Data extracted from a collection:
_ _ _ _

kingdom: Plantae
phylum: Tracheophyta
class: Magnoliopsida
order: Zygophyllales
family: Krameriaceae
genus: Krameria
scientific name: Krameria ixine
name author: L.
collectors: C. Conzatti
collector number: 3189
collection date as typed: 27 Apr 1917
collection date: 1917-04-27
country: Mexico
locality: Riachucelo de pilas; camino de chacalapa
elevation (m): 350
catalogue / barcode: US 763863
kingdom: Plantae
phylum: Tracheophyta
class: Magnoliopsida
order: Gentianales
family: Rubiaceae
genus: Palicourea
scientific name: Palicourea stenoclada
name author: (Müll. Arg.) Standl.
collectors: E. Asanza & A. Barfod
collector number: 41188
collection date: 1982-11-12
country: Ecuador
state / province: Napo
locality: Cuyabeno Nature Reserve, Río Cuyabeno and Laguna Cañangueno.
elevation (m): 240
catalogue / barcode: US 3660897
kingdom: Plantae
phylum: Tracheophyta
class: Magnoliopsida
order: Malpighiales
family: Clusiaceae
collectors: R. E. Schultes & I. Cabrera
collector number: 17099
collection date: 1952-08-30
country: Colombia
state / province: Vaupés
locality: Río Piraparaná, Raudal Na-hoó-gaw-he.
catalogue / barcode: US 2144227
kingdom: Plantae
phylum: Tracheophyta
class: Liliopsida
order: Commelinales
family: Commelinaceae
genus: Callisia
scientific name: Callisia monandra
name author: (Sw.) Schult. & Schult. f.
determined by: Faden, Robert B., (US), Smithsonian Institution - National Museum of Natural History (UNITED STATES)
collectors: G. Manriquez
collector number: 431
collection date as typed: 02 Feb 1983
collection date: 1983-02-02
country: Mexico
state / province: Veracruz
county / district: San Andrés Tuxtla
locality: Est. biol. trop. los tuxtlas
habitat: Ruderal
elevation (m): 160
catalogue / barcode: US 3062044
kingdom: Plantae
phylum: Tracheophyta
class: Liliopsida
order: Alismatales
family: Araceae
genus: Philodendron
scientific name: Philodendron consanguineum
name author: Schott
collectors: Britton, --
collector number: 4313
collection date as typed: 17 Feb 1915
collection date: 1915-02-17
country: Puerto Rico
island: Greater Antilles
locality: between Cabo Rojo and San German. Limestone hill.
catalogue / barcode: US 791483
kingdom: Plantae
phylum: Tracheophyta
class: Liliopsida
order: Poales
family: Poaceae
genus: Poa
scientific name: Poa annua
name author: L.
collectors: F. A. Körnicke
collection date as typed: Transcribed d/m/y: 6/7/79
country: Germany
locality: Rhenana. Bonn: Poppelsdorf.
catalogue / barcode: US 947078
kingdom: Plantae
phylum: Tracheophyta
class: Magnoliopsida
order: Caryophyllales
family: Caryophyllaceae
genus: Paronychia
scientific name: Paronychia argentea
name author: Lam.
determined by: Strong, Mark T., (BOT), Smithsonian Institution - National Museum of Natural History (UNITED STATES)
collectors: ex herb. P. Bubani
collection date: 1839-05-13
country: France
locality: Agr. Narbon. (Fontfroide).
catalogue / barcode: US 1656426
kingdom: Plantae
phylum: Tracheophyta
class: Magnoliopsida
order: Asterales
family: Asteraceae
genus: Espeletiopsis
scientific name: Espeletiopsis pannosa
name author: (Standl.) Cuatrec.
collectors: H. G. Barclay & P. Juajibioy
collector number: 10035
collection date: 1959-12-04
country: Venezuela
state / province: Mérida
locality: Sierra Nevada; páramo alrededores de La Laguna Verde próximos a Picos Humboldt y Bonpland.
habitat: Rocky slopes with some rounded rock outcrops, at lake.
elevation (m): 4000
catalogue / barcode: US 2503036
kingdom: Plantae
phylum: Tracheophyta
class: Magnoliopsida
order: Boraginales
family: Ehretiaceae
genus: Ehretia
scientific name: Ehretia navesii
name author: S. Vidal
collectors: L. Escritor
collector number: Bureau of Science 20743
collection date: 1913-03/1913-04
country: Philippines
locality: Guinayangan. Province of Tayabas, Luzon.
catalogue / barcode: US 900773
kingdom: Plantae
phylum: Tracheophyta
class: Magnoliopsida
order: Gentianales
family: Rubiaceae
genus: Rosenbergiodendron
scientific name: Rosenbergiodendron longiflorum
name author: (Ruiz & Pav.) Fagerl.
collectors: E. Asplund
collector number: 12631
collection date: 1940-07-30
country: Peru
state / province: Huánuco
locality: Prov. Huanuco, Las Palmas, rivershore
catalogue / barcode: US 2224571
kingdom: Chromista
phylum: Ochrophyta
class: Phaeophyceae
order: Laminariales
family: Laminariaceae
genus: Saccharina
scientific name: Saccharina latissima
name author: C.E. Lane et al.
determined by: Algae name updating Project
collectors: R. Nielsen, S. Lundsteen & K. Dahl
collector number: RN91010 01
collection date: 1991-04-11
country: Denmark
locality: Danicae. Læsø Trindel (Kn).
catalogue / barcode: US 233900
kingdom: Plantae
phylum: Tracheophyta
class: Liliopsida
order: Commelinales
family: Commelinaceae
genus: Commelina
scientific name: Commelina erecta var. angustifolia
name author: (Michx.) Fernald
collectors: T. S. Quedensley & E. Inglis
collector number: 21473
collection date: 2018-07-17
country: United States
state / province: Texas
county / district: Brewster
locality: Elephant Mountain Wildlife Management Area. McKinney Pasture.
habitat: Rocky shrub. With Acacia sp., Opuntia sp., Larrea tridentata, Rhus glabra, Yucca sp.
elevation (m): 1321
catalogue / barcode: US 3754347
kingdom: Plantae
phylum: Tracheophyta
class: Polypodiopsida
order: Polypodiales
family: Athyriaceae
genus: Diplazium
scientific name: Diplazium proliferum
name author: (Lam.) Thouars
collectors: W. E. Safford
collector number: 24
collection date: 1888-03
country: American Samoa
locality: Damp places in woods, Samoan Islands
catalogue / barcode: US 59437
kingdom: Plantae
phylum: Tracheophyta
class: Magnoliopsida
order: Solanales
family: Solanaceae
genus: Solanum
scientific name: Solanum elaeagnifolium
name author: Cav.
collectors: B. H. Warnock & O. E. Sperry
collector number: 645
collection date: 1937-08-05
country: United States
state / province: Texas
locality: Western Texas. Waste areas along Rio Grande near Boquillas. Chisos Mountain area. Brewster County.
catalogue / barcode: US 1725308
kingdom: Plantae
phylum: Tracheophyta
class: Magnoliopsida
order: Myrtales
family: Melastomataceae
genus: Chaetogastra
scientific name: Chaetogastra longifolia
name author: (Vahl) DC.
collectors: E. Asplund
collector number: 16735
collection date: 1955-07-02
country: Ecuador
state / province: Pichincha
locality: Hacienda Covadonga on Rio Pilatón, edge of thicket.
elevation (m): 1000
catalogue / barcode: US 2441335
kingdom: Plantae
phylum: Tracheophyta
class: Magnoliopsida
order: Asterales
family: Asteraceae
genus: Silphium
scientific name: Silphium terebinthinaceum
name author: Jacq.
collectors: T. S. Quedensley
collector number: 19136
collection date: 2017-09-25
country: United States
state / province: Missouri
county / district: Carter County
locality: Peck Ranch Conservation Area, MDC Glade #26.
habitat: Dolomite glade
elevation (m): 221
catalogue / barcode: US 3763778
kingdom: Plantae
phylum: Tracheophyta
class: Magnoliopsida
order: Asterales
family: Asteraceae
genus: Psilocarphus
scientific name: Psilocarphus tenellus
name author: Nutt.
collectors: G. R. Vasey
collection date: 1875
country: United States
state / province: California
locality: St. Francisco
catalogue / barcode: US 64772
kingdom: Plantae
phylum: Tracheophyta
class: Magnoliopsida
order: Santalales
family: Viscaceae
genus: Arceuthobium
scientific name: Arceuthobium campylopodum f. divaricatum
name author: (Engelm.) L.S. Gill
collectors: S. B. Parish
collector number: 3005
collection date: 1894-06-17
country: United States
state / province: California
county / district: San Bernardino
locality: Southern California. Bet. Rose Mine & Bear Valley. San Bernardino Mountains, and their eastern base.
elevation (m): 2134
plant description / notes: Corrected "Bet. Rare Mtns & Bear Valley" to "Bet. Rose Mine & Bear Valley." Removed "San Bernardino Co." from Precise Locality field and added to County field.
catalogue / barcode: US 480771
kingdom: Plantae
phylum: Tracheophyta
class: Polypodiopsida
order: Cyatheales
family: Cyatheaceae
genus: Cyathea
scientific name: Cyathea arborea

_ _ _ _

Exercise aim: Report how many lines in the data contain the string "elevation". Give only the number.

Output below: 8